■ **EXERCISE REQUIREMENTS**: Write the records out again, exactly as they stand below.

Stored data:
___
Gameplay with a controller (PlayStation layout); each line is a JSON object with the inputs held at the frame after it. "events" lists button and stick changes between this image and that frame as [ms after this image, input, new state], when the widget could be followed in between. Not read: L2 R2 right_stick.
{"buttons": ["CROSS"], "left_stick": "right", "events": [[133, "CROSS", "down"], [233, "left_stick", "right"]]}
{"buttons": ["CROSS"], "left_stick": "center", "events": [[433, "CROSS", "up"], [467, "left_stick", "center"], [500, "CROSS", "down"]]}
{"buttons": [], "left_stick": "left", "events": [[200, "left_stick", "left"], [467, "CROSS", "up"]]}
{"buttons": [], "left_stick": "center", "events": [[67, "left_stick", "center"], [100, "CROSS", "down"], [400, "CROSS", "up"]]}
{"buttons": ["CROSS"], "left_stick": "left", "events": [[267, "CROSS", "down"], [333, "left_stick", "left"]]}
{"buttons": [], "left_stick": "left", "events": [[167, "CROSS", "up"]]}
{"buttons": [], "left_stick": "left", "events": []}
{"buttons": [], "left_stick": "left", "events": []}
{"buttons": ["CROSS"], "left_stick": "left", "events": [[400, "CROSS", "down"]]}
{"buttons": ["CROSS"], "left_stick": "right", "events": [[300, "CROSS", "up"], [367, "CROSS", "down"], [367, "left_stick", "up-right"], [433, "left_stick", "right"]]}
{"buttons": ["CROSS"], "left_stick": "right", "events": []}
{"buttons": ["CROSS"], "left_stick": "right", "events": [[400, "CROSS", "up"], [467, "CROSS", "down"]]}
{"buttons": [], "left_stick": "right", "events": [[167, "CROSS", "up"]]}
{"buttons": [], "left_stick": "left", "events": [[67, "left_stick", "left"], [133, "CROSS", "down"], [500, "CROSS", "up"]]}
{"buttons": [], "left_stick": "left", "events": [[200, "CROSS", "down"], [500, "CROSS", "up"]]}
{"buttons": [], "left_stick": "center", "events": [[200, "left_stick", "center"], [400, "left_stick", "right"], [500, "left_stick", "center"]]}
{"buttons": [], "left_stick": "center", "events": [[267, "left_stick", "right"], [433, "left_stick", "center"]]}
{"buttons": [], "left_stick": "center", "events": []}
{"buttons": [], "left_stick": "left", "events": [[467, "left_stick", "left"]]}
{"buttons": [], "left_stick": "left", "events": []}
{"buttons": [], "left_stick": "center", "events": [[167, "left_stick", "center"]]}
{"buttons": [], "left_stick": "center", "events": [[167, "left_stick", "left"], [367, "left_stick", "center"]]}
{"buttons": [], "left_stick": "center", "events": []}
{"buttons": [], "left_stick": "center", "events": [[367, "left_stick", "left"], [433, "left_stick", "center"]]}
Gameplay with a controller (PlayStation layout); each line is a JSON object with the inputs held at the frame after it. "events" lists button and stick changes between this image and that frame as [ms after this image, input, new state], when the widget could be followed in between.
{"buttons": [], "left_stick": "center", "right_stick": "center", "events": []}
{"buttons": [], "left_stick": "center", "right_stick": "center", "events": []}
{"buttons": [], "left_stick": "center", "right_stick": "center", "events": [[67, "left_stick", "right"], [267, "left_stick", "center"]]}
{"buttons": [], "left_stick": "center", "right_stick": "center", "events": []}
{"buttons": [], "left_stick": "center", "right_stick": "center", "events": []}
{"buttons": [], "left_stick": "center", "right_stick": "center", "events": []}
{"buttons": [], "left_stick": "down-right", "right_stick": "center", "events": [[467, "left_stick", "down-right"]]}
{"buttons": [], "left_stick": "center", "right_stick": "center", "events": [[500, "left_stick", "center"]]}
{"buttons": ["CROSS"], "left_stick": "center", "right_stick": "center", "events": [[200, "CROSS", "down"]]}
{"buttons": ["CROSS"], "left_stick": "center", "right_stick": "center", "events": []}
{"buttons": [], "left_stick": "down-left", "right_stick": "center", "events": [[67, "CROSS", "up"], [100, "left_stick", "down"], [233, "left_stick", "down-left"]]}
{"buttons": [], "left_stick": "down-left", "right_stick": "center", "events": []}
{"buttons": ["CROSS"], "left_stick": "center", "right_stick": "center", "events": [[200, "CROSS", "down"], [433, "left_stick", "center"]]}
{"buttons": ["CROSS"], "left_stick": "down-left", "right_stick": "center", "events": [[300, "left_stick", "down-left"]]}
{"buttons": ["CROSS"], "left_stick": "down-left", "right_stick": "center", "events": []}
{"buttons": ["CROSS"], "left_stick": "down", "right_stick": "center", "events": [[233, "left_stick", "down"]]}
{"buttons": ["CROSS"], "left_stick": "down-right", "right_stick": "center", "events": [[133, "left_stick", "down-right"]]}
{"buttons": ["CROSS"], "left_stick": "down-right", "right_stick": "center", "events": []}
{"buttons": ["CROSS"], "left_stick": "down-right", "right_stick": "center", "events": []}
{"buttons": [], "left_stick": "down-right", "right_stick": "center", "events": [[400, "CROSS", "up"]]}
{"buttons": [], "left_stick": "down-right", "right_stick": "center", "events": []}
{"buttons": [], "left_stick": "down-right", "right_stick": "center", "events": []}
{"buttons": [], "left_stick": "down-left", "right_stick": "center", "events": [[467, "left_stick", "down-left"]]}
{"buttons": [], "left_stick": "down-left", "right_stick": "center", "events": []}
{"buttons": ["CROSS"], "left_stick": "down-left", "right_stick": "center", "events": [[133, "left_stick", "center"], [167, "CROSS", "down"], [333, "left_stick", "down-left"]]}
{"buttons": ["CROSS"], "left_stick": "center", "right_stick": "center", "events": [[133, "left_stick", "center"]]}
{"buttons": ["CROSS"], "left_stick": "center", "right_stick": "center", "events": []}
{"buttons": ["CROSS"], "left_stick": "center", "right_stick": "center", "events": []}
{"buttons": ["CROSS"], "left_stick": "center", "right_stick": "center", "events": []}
___
■ **RESULT**:
Gameplay with a controller (PlayStation layout); each line is a JSON object with the inputs held at the frame after it. "events" lists button and stick changes between this image and that frame as [ms after this image, input, new state], when the widget could be followed in between. Not read: L2 R2 right_stick.
{"buttons": ["CROSS"], "left_stick": "right", "events": [[133, "CROSS", "down"], [233, "left_stick", "right"]]}
{"buttons": ["CROSS"], "left_stick": "center", "events": [[433, "CROSS", "up"], [467, "left_stick", "center"], [500, "CROSS", "down"]]}
{"buttons": [], "left_stick": "left", "events": [[200, "left_stick", "left"], [467, "CROSS", "up"]]}
{"buttons": [], "left_stick": "center", "events": [[67, "left_stick", "center"], [100, "CROSS", "down"], [400, "CROSS", "up"]]}
{"buttons": ["CROSS"], "left_stick": "left", "events": [[267, "CROSS", "down"], [333, "left_stick", "left"]]}
{"buttons": [], "left_stick": "left", "events": [[167, "CROSS", "up"]]}
{"buttons": [], "left_stick": "left", "events": []}
{"buttons": [], "left_stick": "left", "events": []}
{"buttons": ["CROSS"], "left_stick": "left", "events": [[400, "CROSS", "down"]]}
{"buttons": ["CROSS"], "left_stick": "right", "events": [[300, "CROSS", "up"], [367, "CROSS", "down"], [367, "left_stick", "up-right"], [433, "left_stick", "right"]]}
{"buttons": ["CROSS"], "left_stick": "right", "events": []}
{"buttons": ["CROSS"], "left_stick": "right", "events": [[400, "CROSS", "up"], [467, "CROSS", "down"]]}
{"buttons": [], "left_stick": "right", "events": [[167, "CROSS", "up"]]}
{"buttons": [], "left_stick": "left", "events": [[67, "left_stick", "left"], [133, "CROSS", "down"], [500, "CROSS", "up"]]}
{"buttons": [], "left_stick": "left", "events": [[200, "CROSS", "down"], [500, "CROSS", "up"]]}
{"buttons": [], "left_stick": "center", "events": [[200, "left_stick", "center"], [400, "left_stick", "right"], [500, "left_stick", "center"]]}
{"buttons": [], "left_stick": "center", "events": [[267, "left_stick", "right"], [433, "left_stick", "center"]]}
{"buttons": [], "left_stick": "center", "events": []}
{"buttons": [], "left_stick": "left", "events": [[467, "left_stick", "left"]]}
{"buttons": [], "left_stick": "left", "events": []}
{"buttons": [], "left_stick": "center", "events": [[167, "left_stick", "center"]]}
{"buttons": [], "left_stick": "center", "events": [[167, "left_stick", "left"], [367, "left_stick", "center"]]}
{"buttons": [], "left_stick": "center", "events": []}
{"buttons": [], "left_stick": "center", "events": [[367, "left_stick", "left"], [433, "left_stick", "center"]]}
Gameplay with a controller (PlayStation layout); each line is a JSON object with the inputs held at the frame after it. "events" lists button and stick changes between this image and that frame as [ms after this image, input, new state], when the widget could be followed in between.
{"buttons": [], "left_stick": "center", "right_stick": "center", "events": []}
{"buttons": [], "left_stick": "center", "right_stick": "center", "events": []}
{"buttons": [], "left_stick": "center", "right_stick": "center", "events": [[67, "left_stick", "right"], [267, "left_stick", "center"]]}
{"buttons": [], "left_stick": "center", "right_stick": "center", "events": []}
{"buttons": [], "left_stick": "center", "right_stick": "center", "events": []}
{"buttons": [], "left_stick": "center", "right_stick": "center", "events": []}
{"buttons": [], "left_stick": "down-right", "right_stick": "center", "events": [[467, "left_stick", "down-right"]]}
{"buttons": [], "left_stick": "center", "right_stick": "center", "events": [[500, "left_stick", "center"]]}
{"buttons": ["CROSS"], "left_stick": "center", "right_stick": "center", "events": [[200, "CROSS", "down"]]}
{"buttons": ["CROSS"], "left_stick": "center", "right_stick": "center", "events": []}
{"buttons": [], "left_stick": "down-left", "right_stick": "center", "events": [[67, "CROSS", "up"], [100, "left_stick", "down"], [233, "left_stick", "down-left"]]}
{"buttons": [], "left_stick": "down-left", "right_stick": "center", "events": []}
{"buttons": ["CROSS"], "left_stick": "center", "right_stick": "center", "events": [[200, "CROSS", "down"], [433, "left_stick", "center"]]}
{"buttons": ["CROSS"], "left_stick": "down-left", "right_stick": "center", "events": [[300, "left_stick", "down-left"]]}
{"buttons": ["CROSS"], "left_stick": "down-left", "right_stick": "center", "events": []}
{"buttons": ["CROSS"], "left_stick": "down", "right_stick": "center", "events": [[233, "left_stick", "down"]]}
{"buttons": ["CROSS"], "left_stick": "down-right", "right_stick": "center", "events": [[133, "left_stick", "down-right"]]}
{"buttons": ["CROSS"], "left_stick": "down-right", "right_stick": "center", "events": []}
{"buttons": ["CROSS"], "left_stick": "down-right", "right_stick": "center", "events": []}
{"buttons": [], "left_stick": "down-right", "right_stick": "center", "events": [[400, "CROSS", "up"]]}
{"buttons": [], "left_stick": "down-right", "right_stick": "center", "events": []}
{"buttons": [], "left_stick": "down-right", "right_stick": "center", "events": []}
{"buttons": [], "left_stick": "down-left", "right_stick": "center", "events": [[467, "left_stick", "down-left"]]}
{"buttons": [], "left_stick": "down-left", "right_stick": "center", "events": []}
{"buttons": ["CROSS"], "left_stick": "down-left", "right_stick": "center", "events": [[133, "left_stick", "center"], [167, "CROSS", "down"], [333, "left_stick", "down-left"]]}
{"buttons": ["CROSS"], "left_stick": "center", "right_stick": "center", "events": [[133, "left_stick", "center"]]}
{"buttons": ["CROSS"], "left_stick": "center", "right_stick": "center", "events": []}
{"buttons": ["CROSS"], "left_stick": "center", "right_stick": "center", "events": []}
{"buttons": ["CROSS"], "left_stick": "center", "right_stick": "center", "events": []}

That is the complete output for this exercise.